Human Papilloma Virus (HPV) is the most common sexually transmitted disease worldwide. It is spread by genital skin-to-skin contact, and can cause both genital warts (benign) and cervical cancer. HPV infection has also been linked to cancer of the vulva and vagina in women and cancer of the penis in men. It is also linked to mouth and throat cancer as well as cancer of the anus in both men and women.
Seventy-five percent of sexually active adults contract HPV before they turn 50. Most patients infected with HPV have no signs or symptoms, and 90% of infections clear within 2 years without any treatment. In 10% to 20% of women, the HPV infection does not clear up.
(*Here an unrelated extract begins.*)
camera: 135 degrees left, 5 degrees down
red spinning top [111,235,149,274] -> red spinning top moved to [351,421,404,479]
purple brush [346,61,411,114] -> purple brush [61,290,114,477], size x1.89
This raises the risk of pre-cancer and then cancer of the cervix.
There are over 100 types of HPV. HPV is classified as either high-or low-risk based upon whether it can cause cervical cancer.
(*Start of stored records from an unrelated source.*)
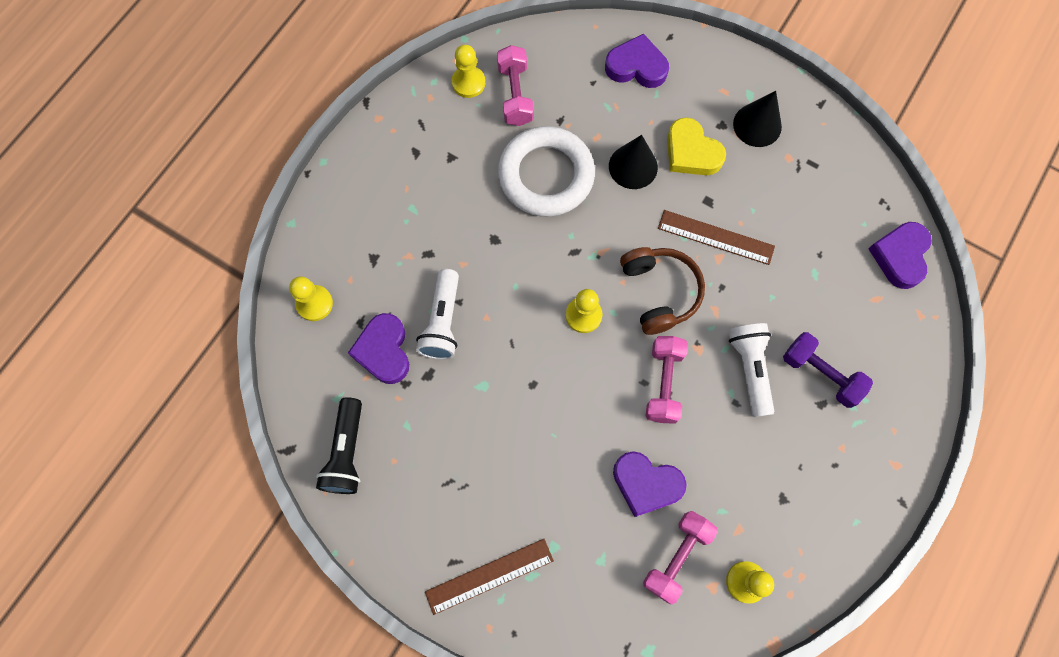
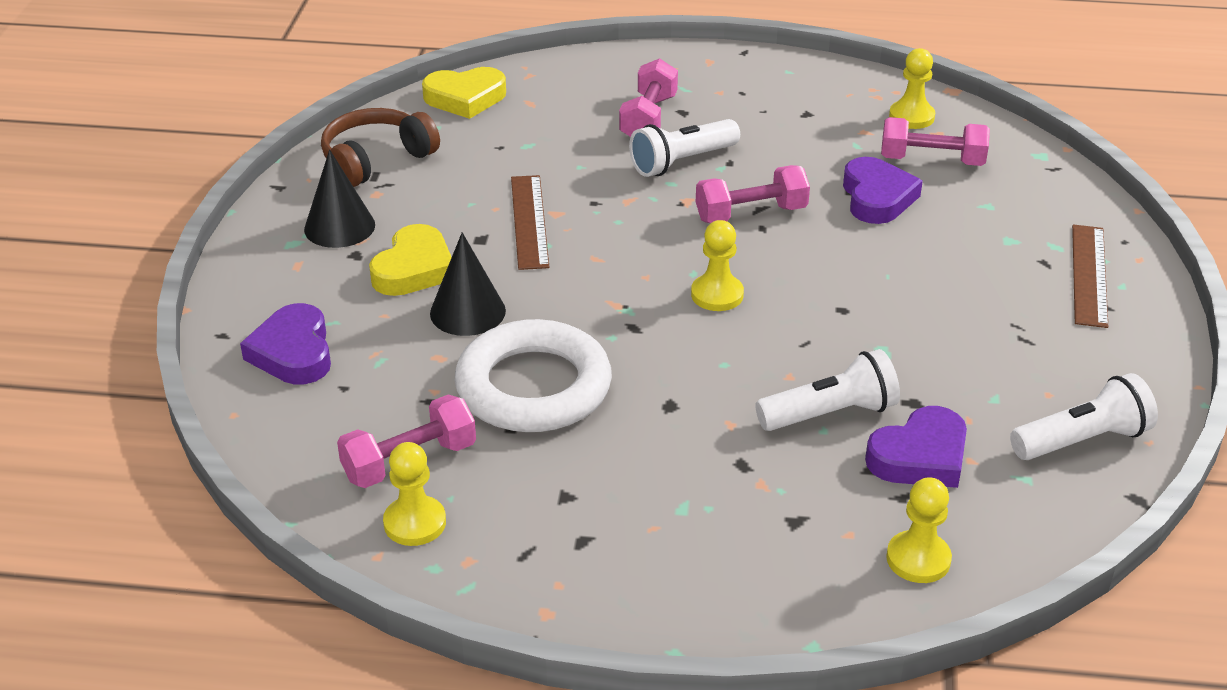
camera: 115 degrees left, 35 degrees down
black flashlight [316,397,362,494] -> white flashlight [1010,373,1158,460]
brown ruler [425,539,554,615] -> brown ruler turned 60 degrees clockwise [1072,224,1108,328]
brown headphones [620,247,705,335] -> brown headphones moved to [321,108,440,187]
purple dumbbell [783,332,873,408] -> pink dumbbell [619,58,678,137]
purple heart [868,222,932,289] -> yellow heart [422,67,506,119]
At least 13 of the HPV virus types can cause cervical cancer.
HPV types 16 and 18 cause 70% of cervical cancer.
Types 31, 33, 45, 52, and 58 are also high-risk, and are responsible for 19% of cervical cancer cases.
HPV types 6 and 11 cause 90% of genital warts.
HPV is responsible for virtually ALL cases of cervical cancer. Cervical cancer is the 4th most common cancer in women, with about 500,000 new cases per year worldwide. More than 270,000 women die every year from cervical cancer. Most (85%) of these deaths occur in low- and middle-income countries. Cancer associated with HPV takes 15-20 years to develop, and early testing can help detect it. Early treatment of pre-cancerous lesions prevents 80% of cervical cancer later on.
There are 3 vaccines currently available that protect against becoming infected with HPV. The first vaccine was approved by the FDA in 2006. These vaccines are made in a lab from virus-like particles and contain NO DNA or live viruses. They do NOT treat HPV infection or cancer. After vaccination, protection has been shown to last for up to 8-10 years, and longer studies are ongoing. The vaccines are most effective when given PRIOR to exposure—before first sexual activity. The World Health Organization recommends vaccinating girls between the ages of 9 to 13, before they become sexually active. For females under 15 years of age, a 2-dose schedule over 6 months is recommended. For females 15 or older, a 3-dose schedule over 6 months is recommended. In studies, HPV vaccines show nearly 100% efficiency at preventing precancerous lesions of the cervix.
There are 3 available vaccines against HPV, and they each protect against different strains of the virus:
Protects against infection from HPV types 6, 11, 16 and 18
Protects against infection from HPV types 6, 11, 16, 18, 31, 33, 45, 52, and 58
Protects against infection from HPV types 16 and 18
Like all vaccines, the HPV vaccine can have side effects. Most common are injection site pain and swelling. So far, there have been no serious side effects caused by the vaccine.
Recently, there has been exciting news published on the benefits of the quadrivalent (Gardasil®, 6/11/16/18) vaccine after a decade of experience with its use. Over 6 years, infection with HPV (types 6/11/16/18) went down by about 90% in females vaccinated in Australia and the United States.After years of the vaccine being used in Australia, there was an estimated 90% reduction in genital warts. Reductions in precancerous lesions are different depending upon where the study was and the group studied. In areas with high levels of immunizations, there was up to an 85% reduction in precancerous lesions. Reductions favor those vaccinated at younger ages. While reductions in cervical cancer rates will take more time to know for sure, this 10 years of information is very good news.